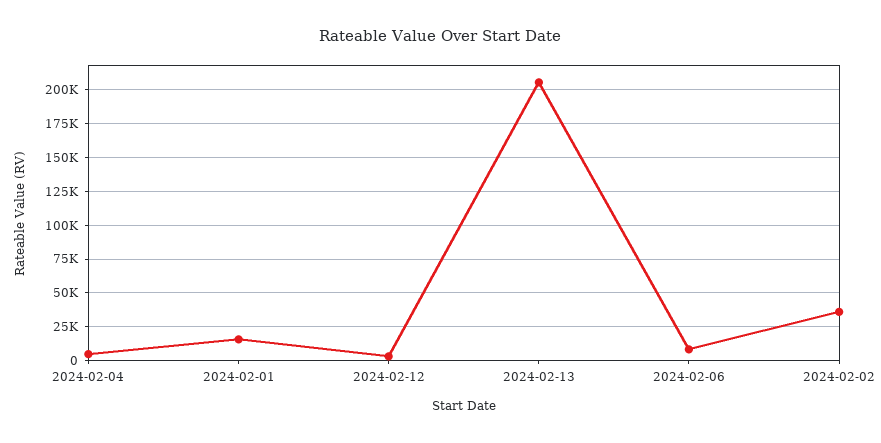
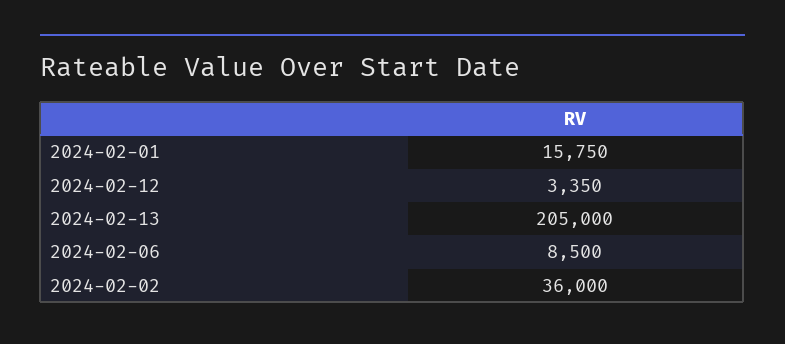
2024-02-04: 5000 -> none

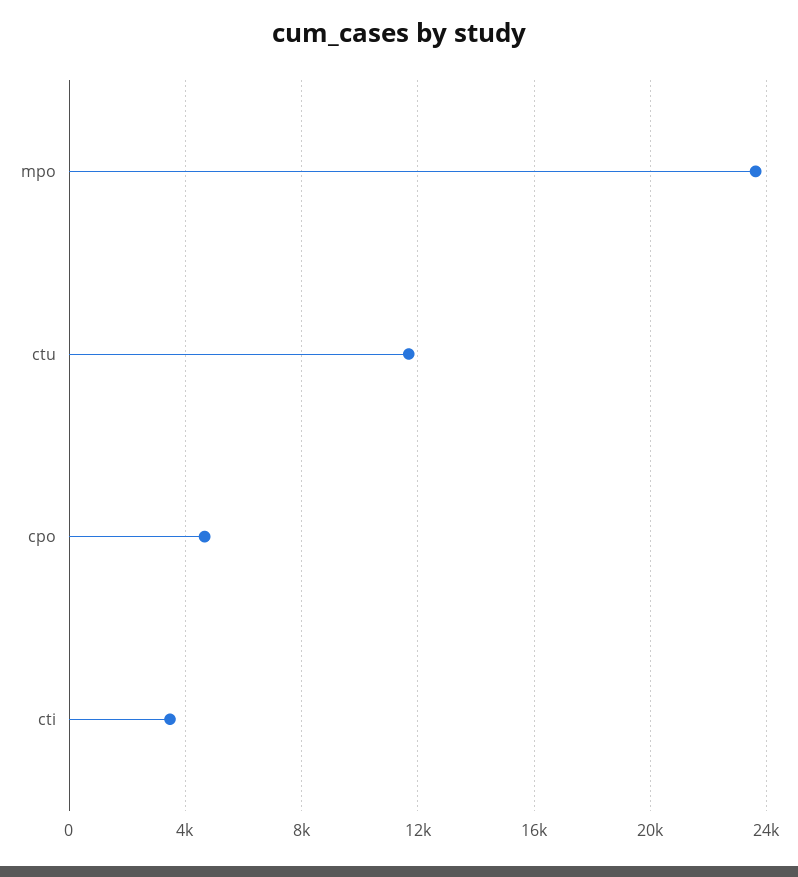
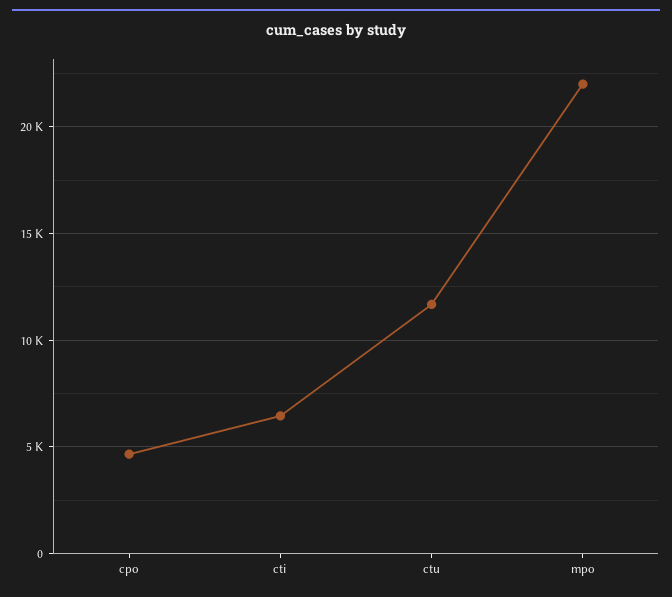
mpo: 23500 -> 22000
cti: 3500 -> 6500

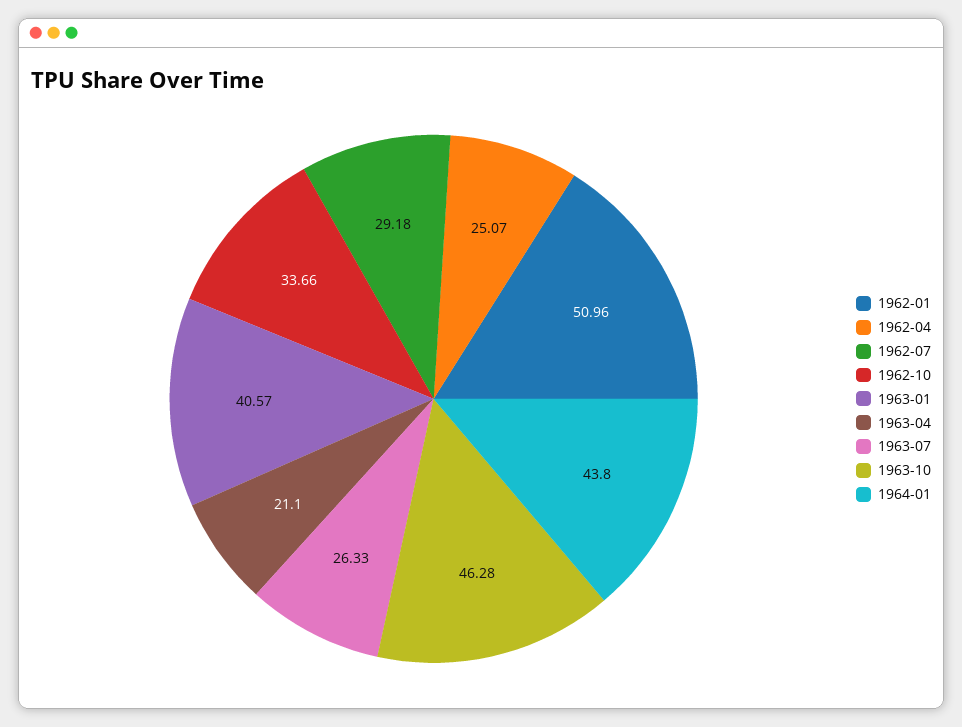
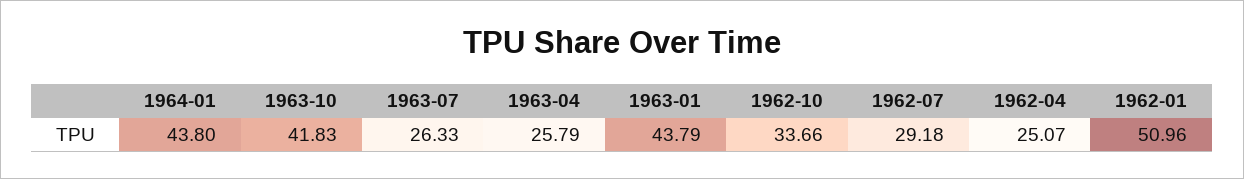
1963-01: 40.57 -> 43.79
1963-04: 21.1 -> 25.79
1963-10: 46.28 -> 41.83

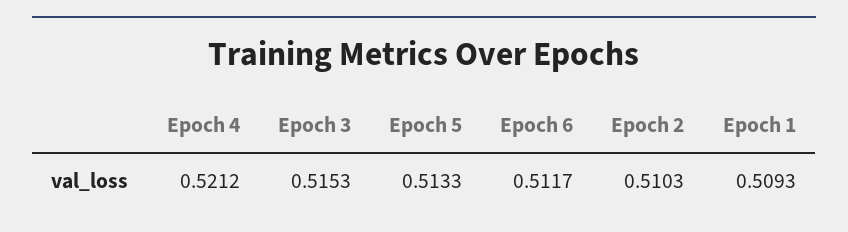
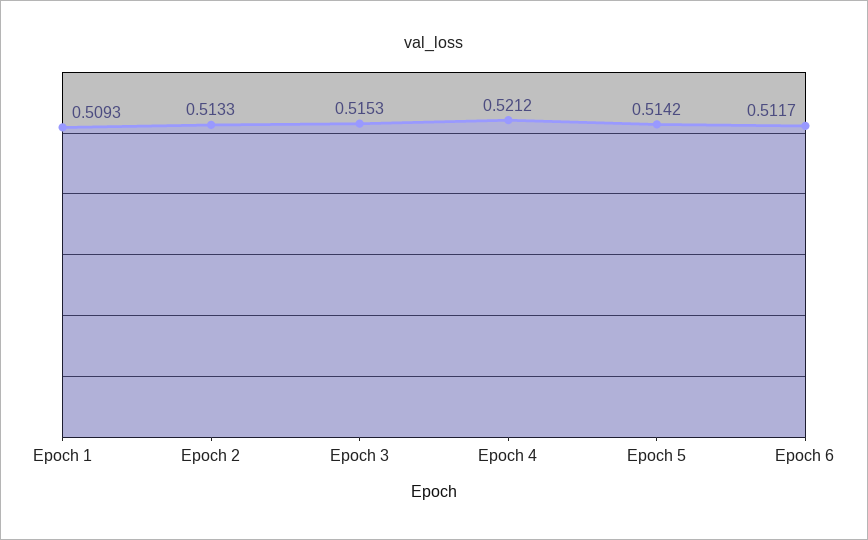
Epoch 5: 0.5133 -> 0.5142
Epoch 2: 0.5103 -> 0.5133

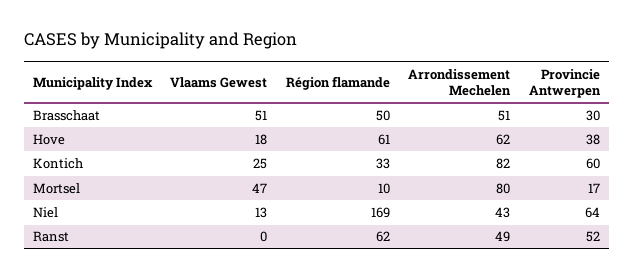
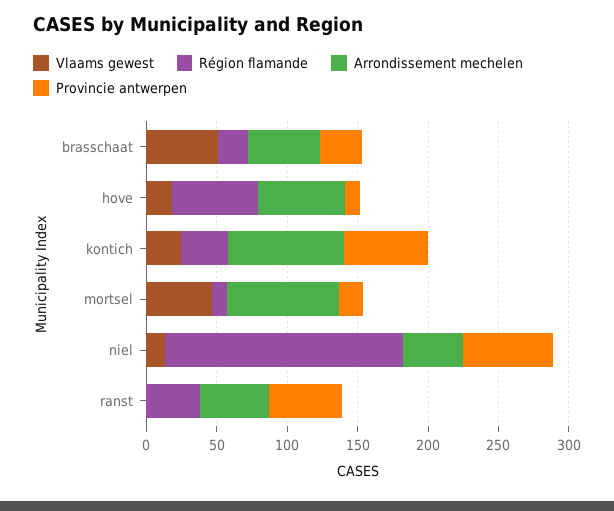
Région flamande, Brasschaat: 50 -> 20
Provincie Antwerpen, Hove: 38 -> 10
Région flamande, Ranst: 62 -> 40

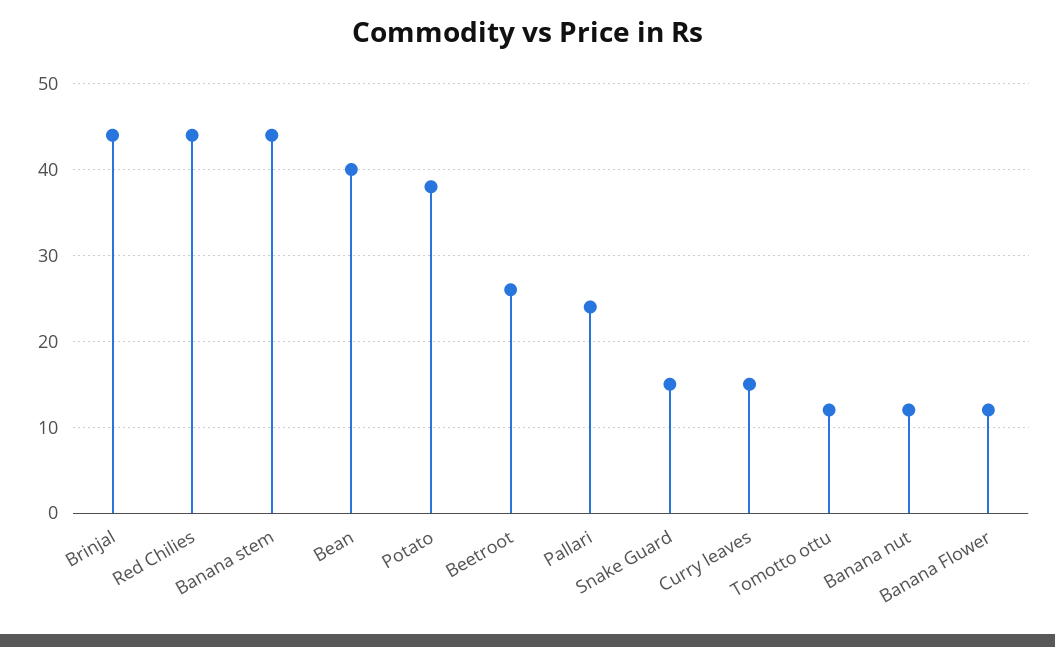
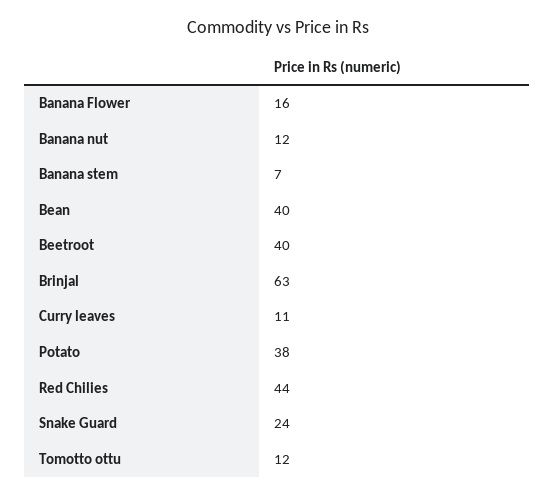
Brinjal: 44 -> 63
Banana stem: 44 -> 7
Beetroot: 26 -> 40
Pallari: 24 -> none
Snake Guard: 15 -> 24
Curry leaves: 15 -> 11
Banana Flower: 12 -> 16

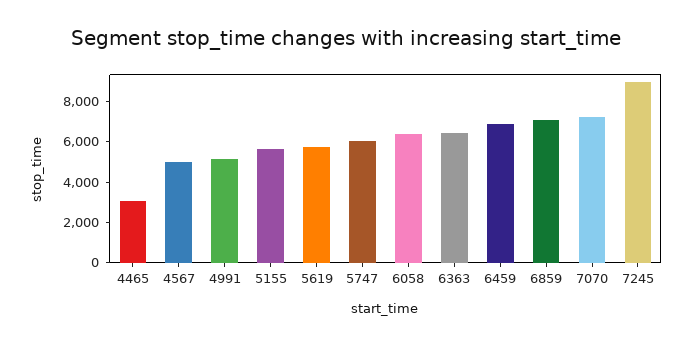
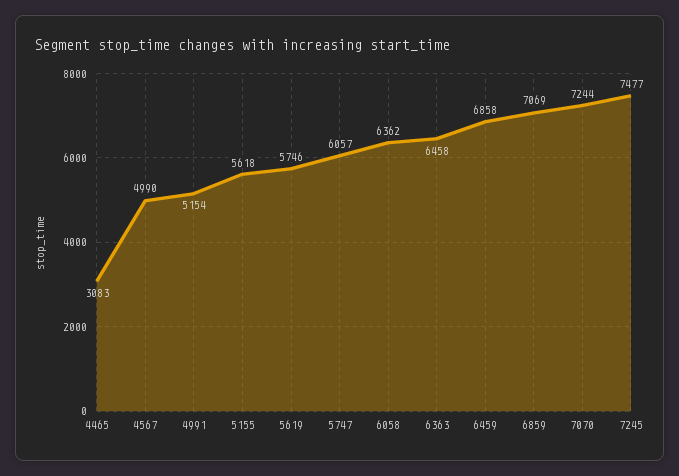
7245: 9000 -> 7477

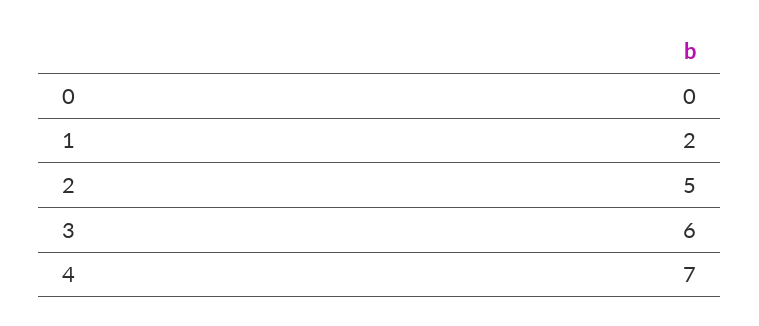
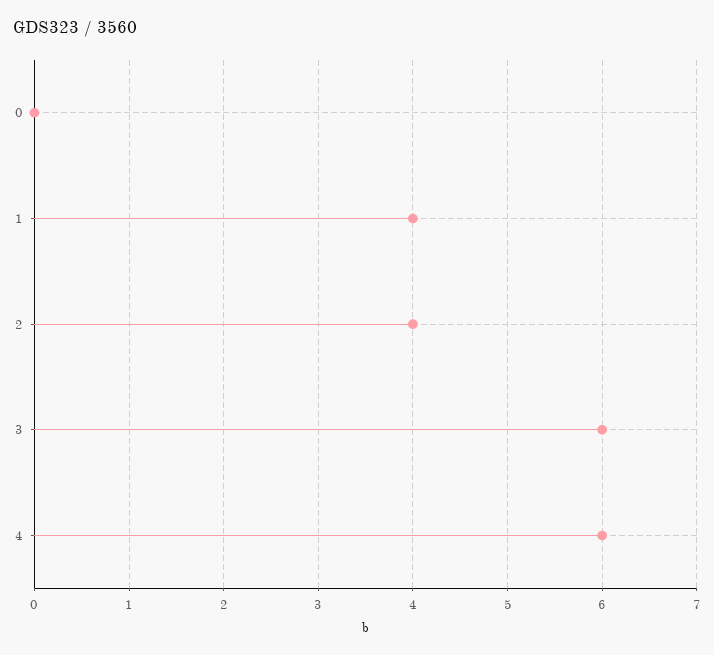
1: 2 -> 4
2: 5 -> 4
4: 7 -> 6

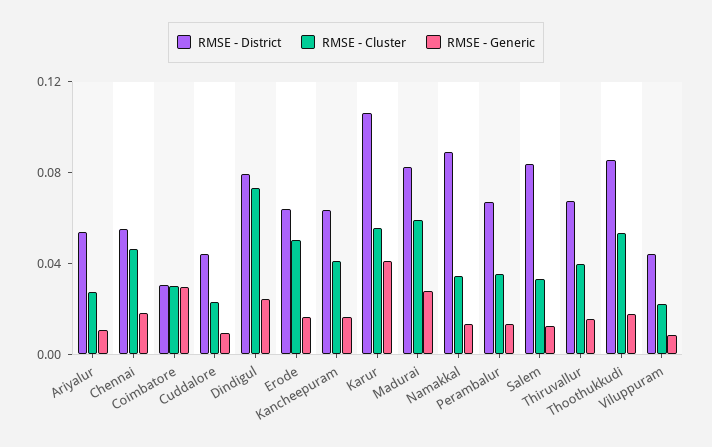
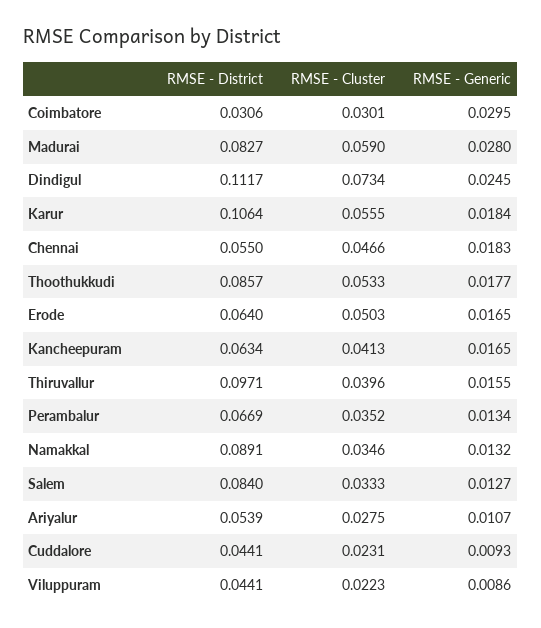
RMSE - District, Dindigul: 0.08 -> 0.1117
RMSE - Generic, Karur: 0.04 -> 0.0184
RMSE - District, Thiruvallur: 0.07 -> 0.0971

Task brief –
Output every record above verbatim, excluding images.

Solution to the exercise –
2024-02-04: 5000 -> none

mpo: 23500 -> 22000
cti: 3500 -> 6500

1963-01: 40.57 -> 43.79
1963-04: 21.1 -> 25.79
1963-10: 46.28 -> 41.83

Epoch 5: 0.5133 -> 0.5142
Epoch 2: 0.5103 -> 0.5133

Région flamande, Brasschaat: 50 -> 20
Provincie Antwerpen, Hove: 38 -> 10
Région flamande, Ranst: 62 -> 40

Brinjal: 44 -> 63
Banana stem: 44 -> 7
Beetroot: 26 -> 40
Pallari: 24 -> none
Snake Guard: 15 -> 24
Curry leaves: 15 -> 11
Banana Flower: 12 -> 16

7245: 9000 -> 7477

1: 2 -> 4
2: 5 -> 4
4: 7 -> 6

RMSE - District, Dindigul: 0.08 -> 0.1117
RMSE - Generic, Karur: 0.04 -> 0.0184
RMSE - District, Thiruvallur: 0.07 -> 0.0971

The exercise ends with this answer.